*What to do*:
Character for character, write out the data below.

── Source records

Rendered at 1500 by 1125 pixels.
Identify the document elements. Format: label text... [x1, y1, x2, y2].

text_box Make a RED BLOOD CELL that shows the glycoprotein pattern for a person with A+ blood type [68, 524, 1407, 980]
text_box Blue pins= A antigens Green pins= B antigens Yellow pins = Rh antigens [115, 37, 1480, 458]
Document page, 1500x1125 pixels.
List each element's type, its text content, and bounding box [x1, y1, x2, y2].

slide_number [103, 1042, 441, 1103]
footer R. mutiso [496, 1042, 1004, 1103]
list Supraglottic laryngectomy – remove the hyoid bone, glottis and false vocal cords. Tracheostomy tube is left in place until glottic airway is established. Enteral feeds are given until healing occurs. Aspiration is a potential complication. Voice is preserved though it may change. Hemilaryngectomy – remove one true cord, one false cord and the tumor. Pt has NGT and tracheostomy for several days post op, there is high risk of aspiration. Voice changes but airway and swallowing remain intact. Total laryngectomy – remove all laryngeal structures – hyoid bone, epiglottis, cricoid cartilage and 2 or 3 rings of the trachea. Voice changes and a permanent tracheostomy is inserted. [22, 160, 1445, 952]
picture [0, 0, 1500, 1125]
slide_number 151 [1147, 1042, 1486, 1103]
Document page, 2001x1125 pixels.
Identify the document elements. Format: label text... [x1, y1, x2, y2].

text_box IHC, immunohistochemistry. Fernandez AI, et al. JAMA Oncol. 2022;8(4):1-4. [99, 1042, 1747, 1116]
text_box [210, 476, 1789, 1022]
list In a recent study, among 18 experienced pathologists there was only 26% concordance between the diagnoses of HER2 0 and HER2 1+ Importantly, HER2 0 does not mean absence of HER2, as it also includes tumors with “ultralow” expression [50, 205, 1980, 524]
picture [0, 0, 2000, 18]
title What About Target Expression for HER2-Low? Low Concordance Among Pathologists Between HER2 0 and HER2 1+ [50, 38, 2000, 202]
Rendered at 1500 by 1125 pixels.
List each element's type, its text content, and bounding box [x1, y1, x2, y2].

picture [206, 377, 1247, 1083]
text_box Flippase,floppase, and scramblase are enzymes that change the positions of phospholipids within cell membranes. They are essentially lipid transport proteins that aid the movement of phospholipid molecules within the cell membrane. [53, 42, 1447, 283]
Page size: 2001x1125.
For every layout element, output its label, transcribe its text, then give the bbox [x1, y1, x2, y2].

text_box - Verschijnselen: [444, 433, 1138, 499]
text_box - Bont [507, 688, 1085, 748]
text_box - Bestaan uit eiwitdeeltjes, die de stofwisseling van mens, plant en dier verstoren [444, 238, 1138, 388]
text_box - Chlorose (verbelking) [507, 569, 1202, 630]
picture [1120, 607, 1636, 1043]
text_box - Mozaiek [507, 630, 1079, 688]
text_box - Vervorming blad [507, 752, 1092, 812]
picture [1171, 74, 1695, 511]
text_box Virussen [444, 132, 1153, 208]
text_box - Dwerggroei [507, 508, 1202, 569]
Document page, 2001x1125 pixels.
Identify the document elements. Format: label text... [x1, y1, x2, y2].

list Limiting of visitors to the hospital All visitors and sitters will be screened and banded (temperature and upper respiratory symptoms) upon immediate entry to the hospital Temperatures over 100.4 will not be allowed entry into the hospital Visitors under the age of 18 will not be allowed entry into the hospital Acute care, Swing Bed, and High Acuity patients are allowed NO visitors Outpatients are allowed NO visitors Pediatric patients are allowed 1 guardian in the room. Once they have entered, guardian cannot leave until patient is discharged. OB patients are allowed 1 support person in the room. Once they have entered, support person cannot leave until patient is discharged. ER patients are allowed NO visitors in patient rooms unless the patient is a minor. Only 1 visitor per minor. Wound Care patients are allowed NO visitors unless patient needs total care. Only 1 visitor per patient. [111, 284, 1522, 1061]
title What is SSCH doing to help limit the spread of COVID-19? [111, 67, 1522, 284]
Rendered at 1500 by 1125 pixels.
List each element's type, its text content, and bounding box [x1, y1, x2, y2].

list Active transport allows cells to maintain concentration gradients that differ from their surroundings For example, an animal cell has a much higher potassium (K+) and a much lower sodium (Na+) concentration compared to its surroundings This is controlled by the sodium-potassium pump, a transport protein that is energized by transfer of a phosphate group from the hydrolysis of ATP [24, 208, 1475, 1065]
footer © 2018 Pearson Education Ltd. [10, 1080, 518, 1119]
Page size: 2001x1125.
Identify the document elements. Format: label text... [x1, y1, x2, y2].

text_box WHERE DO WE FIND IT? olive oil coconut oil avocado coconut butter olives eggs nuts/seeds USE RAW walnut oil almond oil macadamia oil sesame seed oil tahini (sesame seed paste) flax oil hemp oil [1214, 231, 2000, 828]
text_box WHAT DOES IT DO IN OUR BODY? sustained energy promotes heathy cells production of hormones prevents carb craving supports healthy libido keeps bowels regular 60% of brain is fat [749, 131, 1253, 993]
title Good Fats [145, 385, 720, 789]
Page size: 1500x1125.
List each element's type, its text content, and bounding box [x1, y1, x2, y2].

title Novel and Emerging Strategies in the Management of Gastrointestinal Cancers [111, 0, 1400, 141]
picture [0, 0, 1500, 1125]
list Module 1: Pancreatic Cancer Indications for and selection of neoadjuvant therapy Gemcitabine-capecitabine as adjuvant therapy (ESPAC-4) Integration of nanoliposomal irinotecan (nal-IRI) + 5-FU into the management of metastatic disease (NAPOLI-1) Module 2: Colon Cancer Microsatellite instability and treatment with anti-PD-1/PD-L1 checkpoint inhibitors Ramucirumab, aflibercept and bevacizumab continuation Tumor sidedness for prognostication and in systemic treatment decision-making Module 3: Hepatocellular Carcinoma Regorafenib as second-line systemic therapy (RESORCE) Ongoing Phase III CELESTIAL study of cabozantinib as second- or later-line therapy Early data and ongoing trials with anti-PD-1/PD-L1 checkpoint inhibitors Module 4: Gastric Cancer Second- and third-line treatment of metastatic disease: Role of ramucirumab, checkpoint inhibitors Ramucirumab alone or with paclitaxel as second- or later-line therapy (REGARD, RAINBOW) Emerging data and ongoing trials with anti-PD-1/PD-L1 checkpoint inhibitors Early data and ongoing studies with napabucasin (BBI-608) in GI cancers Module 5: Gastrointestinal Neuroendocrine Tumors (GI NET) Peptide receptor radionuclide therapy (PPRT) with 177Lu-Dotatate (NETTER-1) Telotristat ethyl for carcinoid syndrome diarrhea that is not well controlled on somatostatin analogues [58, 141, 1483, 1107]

────

*Answer to this task*:
Rendered at 1500 by 1125 pixels.
Identify the document elements. Format: label text... [x1, y1, x2, y2].

text_box Make a RED BLOOD CELL that shows the glycoprotein pattern for a person with A+ blood type [68, 524, 1407, 980]
text_box Blue pins= A antigens Green pins= B antigens Yellow pins = Rh antigens [115, 37, 1480, 458]
Document page, 1500x1125 pixels.
List each element's type, its text content, and bounding box [x1, y1, x2, y2].

slide_number [103, 1042, 441, 1103]
footer R. mutiso [496, 1042, 1004, 1103]
list Supraglottic laryngectomy – remove the hyoid bone, glottis and false vocal cords. Tracheostomy tube is left in place until glottic airway is established. Enteral feeds are given until healing occurs. Aspiration is a potential complication. Voice is preserved though it may change. Hemilaryngectomy – remove one true cord, one false cord and the tumor. Pt has NGT and tracheostomy for several days post op, there is high risk of aspiration. Voice changes but airway and swallowing remain intact. Total laryngectomy – remove all laryngeal structures – hyoid bone, epiglottis, cricoid cartilage and 2 or 3 rings of the trachea. Voice changes and a permanent tracheostomy is inserted. [22, 160, 1445, 952]
picture [0, 0, 1500, 1125]
slide_number 151 [1147, 1042, 1486, 1103]
Document page, 2001x1125 pixels.
Identify the document elements. Format: label text... [x1, y1, x2, y2].

text_box IHC, immunohistochemistry. Fernandez AI, et al. JAMA Oncol. 2022;8(4):1-4. [99, 1042, 1747, 1116]
text_box [210, 476, 1789, 1022]
list In a recent study, among 18 experienced pathologists there was only 26% concordance between the diagnoses of HER2 0 and HER2 1+ Importantly, HER2 0 does not mean absence of HER2, as it also includes tumors with “ultralow” expression [50, 205, 1980, 524]
picture [0, 0, 2000, 18]
title What About Target Expression for HER2-Low? Low Concordance Among Pathologists Between HER2 0 and HER2 1+ [50, 38, 2000, 202]
Rendered at 1500 by 1125 pixels.
List each element's type, its text content, and bounding box [x1, y1, x2, y2].

picture [206, 377, 1247, 1083]
text_box Flippase,floppase, and scramblase are enzymes that change the positions of phospholipids within cell membranes. They are essentially lipid transport proteins that aid the movement of phospholipid molecules within the cell membrane. [53, 42, 1447, 283]
Page size: 2001x1125.
For every layout element, output its label, transcribe its text, then give the bbox [x1, y1, x2, y2].

text_box - Verschijnselen: [444, 433, 1138, 499]
text_box - Bont [507, 688, 1085, 748]
text_box - Bestaan uit eiwitdeeltjes, die de stofwisseling van mens, plant en dier verstoren [444, 238, 1138, 388]
text_box - Chlorose (verbelking) [507, 569, 1202, 630]
picture [1120, 607, 1636, 1043]
text_box - Mozaiek [507, 630, 1079, 688]
text_box - Vervorming blad [507, 752, 1092, 812]
picture [1171, 74, 1695, 511]
text_box Virussen [444, 132, 1153, 208]
text_box - Dwerggroei [507, 508, 1202, 569]
Document page, 2001x1125 pixels.
Identify the document elements. Format: label text... [x1, y1, x2, y2].

list Limiting of visitors to the hospital All visitors and sitters will be screened and banded (temperature and upper respiratory symptoms) upon immediate entry to the hospital Temperatures over 100.4 will not be allowed entry into the hospital Visitors under the age of 18 will not be allowed entry into the hospital Acute care, Swing Bed, and High Acuity patients are allowed NO visitors Outpatients are allowed NO visitors Pediatric patients are allowed 1 guardian in the room. Once they have entered, guardian cannot leave until patient is discharged. OB patients are allowed 1 support person in the room. Once they have entered, support person cannot leave until patient is discharged. ER patients are allowed NO visitors in patient rooms unless the patient is a minor. Only 1 visitor per minor. Wound Care patients are allowed NO visitors unless patient needs total care. Only 1 visitor per patient. [111, 284, 1522, 1061]
title What is SSCH doing to help limit the spread of COVID-19? [111, 67, 1522, 284]
Rendered at 1500 by 1125 pixels.
List each element's type, its text content, and bounding box [x1, y1, x2, y2].

list Active transport allows cells to maintain concentration gradients that differ from their surroundings For example, an animal cell has a much higher potassium (K+) and a much lower sodium (Na+) concentration compared to its surroundings This is controlled by the sodium-potassium pump, a transport protein that is energized by transfer of a phosphate group from the hydrolysis of ATP [24, 208, 1475, 1065]
footer © 2018 Pearson Education Ltd. [10, 1080, 518, 1119]
Page size: 2001x1125.
Identify the document elements. Format: label text... [x1, y1, x2, y2].

text_box WHERE DO WE FIND IT? olive oil coconut oil avocado coconut butter olives eggs nuts/seeds USE RAW walnut oil almond oil macadamia oil sesame seed oil tahini (sesame seed paste) flax oil hemp oil [1214, 231, 2000, 828]
text_box WHAT DOES IT DO IN OUR BODY? sustained energy promotes heathy cells production of hormones prevents carb craving supports healthy libido keeps bowels regular 60% of brain is fat [749, 131, 1253, 993]
title Good Fats [145, 385, 720, 789]
Page size: 1500x1125.
List each element's type, its text content, and bounding box [x1, y1, x2, y2].

title Novel and Emerging Strategies in the Management of Gastrointestinal Cancers [111, 0, 1400, 141]
picture [0, 0, 1500, 1125]
list Module 1: Pancreatic Cancer Indications for and selection of neoadjuvant therapy Gemcitabine-capecitabine as adjuvant therapy (ESPAC-4) Integration of nanoliposomal irinotecan (nal-IRI) + 5-FU into the management of metastatic disease (NAPOLI-1) Module 2: Colon Cancer Microsatellite instability and treatment with anti-PD-1/PD-L1 checkpoint inhibitors Ramucirumab, aflibercept and bevacizumab continuation Tumor sidedness for prognostication and in systemic treatment decision-making Module 3: Hepatocellular Carcinoma Regorafenib as second-line systemic therapy (RESORCE) Ongoing Phase III CELESTIAL study of cabozantinib as second- or later-line therapy Early data and ongoing trials with anti-PD-1/PD-L1 checkpoint inhibitors Module 4: Gastric Cancer Second- and third-line treatment of metastatic disease: Role of ramucirumab, checkpoint inhibitors Ramucirumab alone or with paclitaxel as second- or later-line therapy (REGARD, RAINBOW) Emerging data and ongoing trials with anti-PD-1/PD-L1 checkpoint inhibitors Early data and ongoing studies with napabucasin (BBI-608) in GI cancers Module 5: Gastrointestinal Neuroendocrine Tumors (GI NET) Peptide receptor radionuclide therapy (PPRT) with 177Lu-Dotatate (NETTER-1) Telotristat ethyl for carcinoid syndrome diarrhea that is not well controlled on somatostatin analogues [58, 141, 1483, 1107]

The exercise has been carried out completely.